Send correct current time after a retry RxJava and Retrofit

Question

I'm trying to send to the server the current time at the time the connection is established. I already know that this time may have some latency, regarding the health of the network. For this, I'm using retrofit(2) and rxjava(1), and I have some delay between retries and a retry count, something like this:

 mRetrofit = new ApiClient().getObservableClient();
 mService = mRetrofit.create(ApiObservableService.class);

 mService.sendServerTimeNow(getCurrentTime())
          .observeOn(AndroidSchedulers.mainThread())
          .subscribeOn(Schedulers.io())
          .retryWhen(«new RetryWithDelay(retries, delay))
          .subscribe(new CustomSubscriber<ResponseBody>());

My problem is, every time the retry is made, the getCurrentTime() is not refreshed and its value is always the same on the time of subscription.

E.g. 
 Retry 1 - 1482399029862
 Retry 2 - 1482399029862  //here should be changed to the new current time
 Retry 3 - 1482399029862  //here should be changed to the new current time

I had the felling that retry would re-subscribe, and if this is true is not suppose to refresh the current time?
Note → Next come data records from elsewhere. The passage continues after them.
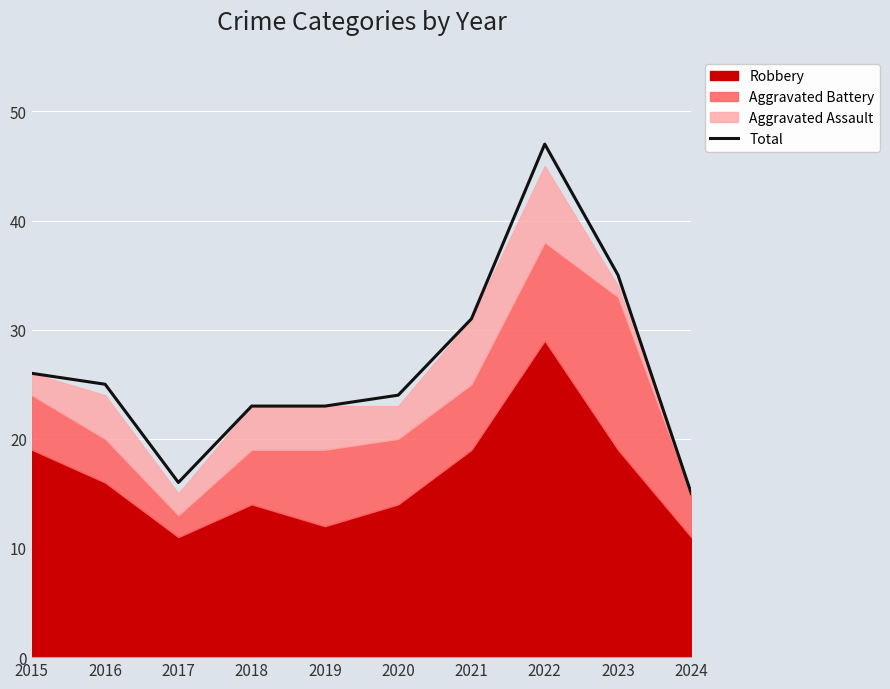

Reading left to right, transcribe all the data shown in this chart.

2015=26	2016=25	2017=16	2018=23	2019=23	2020=24	2021=31	2022=47	2023=35	2024=15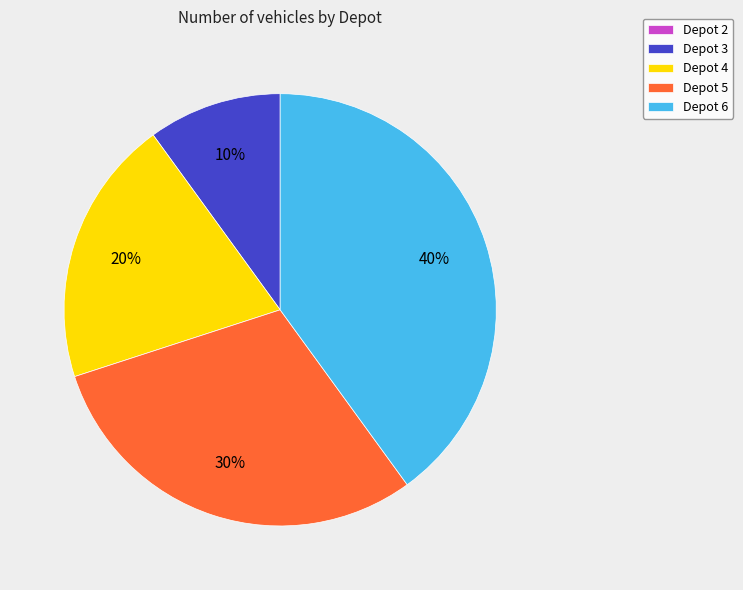

What is the ratio of the value at Depot 5 to the value at Depot 4?

1.5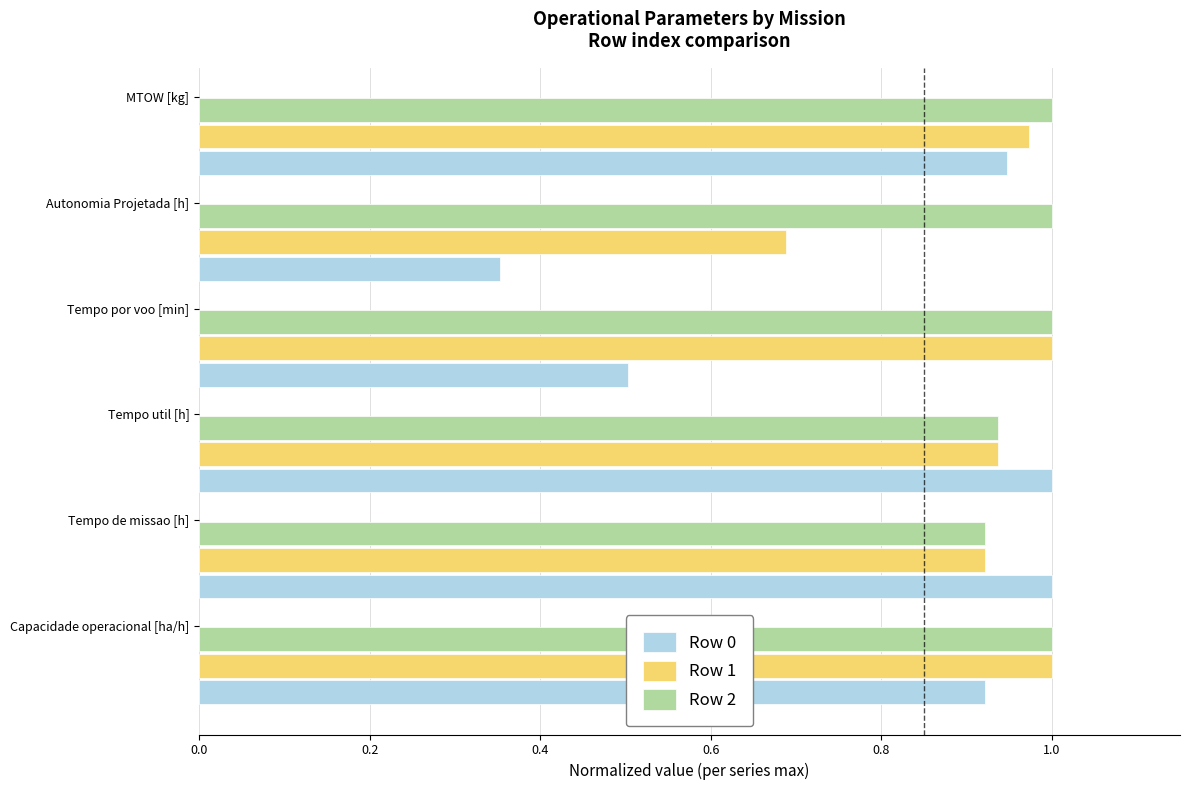

What is the lowest value of the Row 1 series?

0.7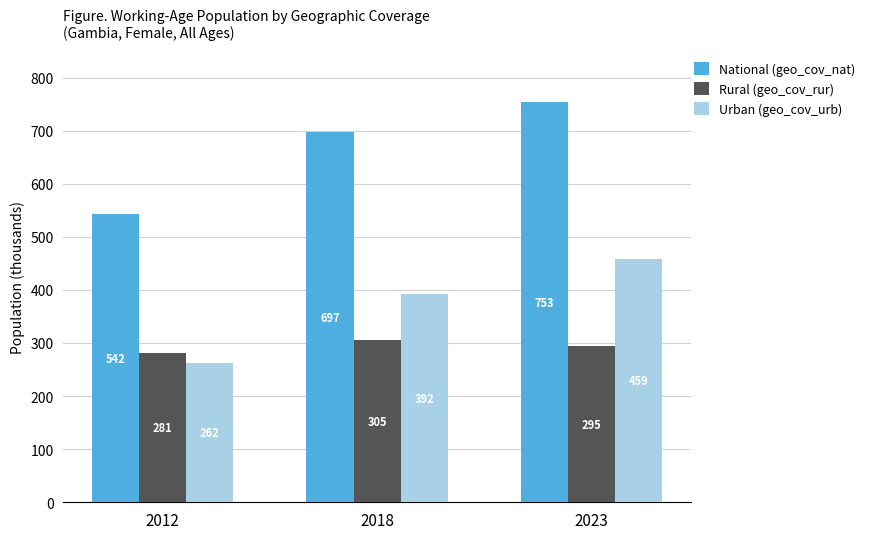

How many bars are there in total?

9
This is my getCurrentTime()

public long getCurrentTime(){
  return System.currentTimeMillis();
}

How can I accomplish this refresh of current time?
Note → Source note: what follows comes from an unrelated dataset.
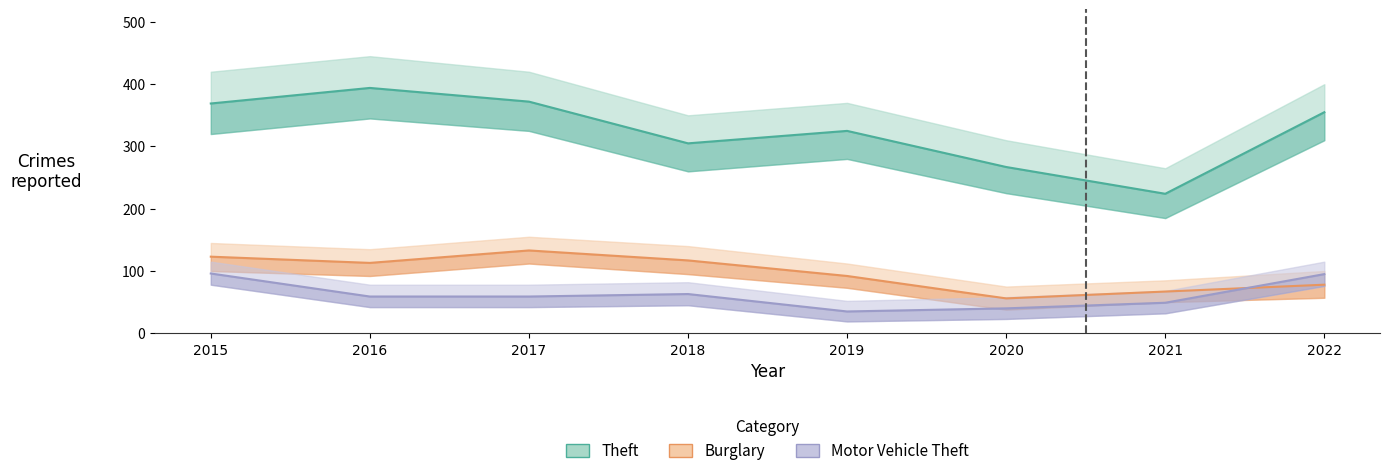

What are all the series names shown in the legend?

Theft, Burglary, Motor Vehicle Theft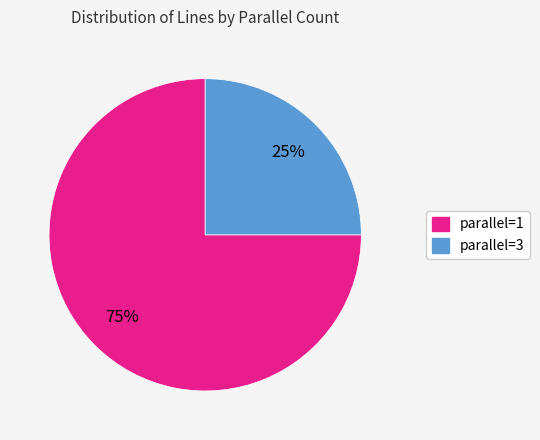

To the nearest percent, what is the difference between the largest and smallest slice percentages?

50%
Additionally, I already tried but with no success:

Observable.just(getCurrentTime())
       .flatMap(new Func1<Long, Observable<ResponseBody>>() {
            @Override
            public Observable<ResponseBody> call(Long aLong) {
               mService.sendServerTimeNow(aLong)
            }
        })
        .observeOn(AndroidSchedulers.mainThread())
        .subscribeOn(Schedulers.io())
        .retryWhen(«new RetryWithDelay(retries, delay))
        .subscribe(new CustomSubscriber<ResponseBody>());

Answer 1

You should first understand that Observable.just(getCurrentTime()) executes getCurrentTime() when the Observable sequence is assembled and doesn't make the call "magically" deferred:

final long now = getCurrentTime();

Observable<Long> o = Observable.just(now);

o.test().assertResult(now); // "now" is set in stone inside the Observable
o.test().assertResult(now);
o.test().assertResult(now);

You can instead have Observable.fromCallable(() -> getCurrentTime()) which will only call getCurrentTime for each incoming subscriber, including the one by retry.

Answer 2

Let's look at your example with Observable.just :

Observable.just(getCurrentTime())
          .flatMap(...)
          ...

can be rewritten as follow :

Long time = getCurrentTime()
Observable.just(time)
          .flatMap(...)
          ...

A retry will subscribe again to your Observable and will reuse the value of time.

To compute the value again, you'll have to compute the time again, using Observable.fromCallable for example

Observable.fromCallable(() -> getCurrentTime())
          .flatMap(...)
          ...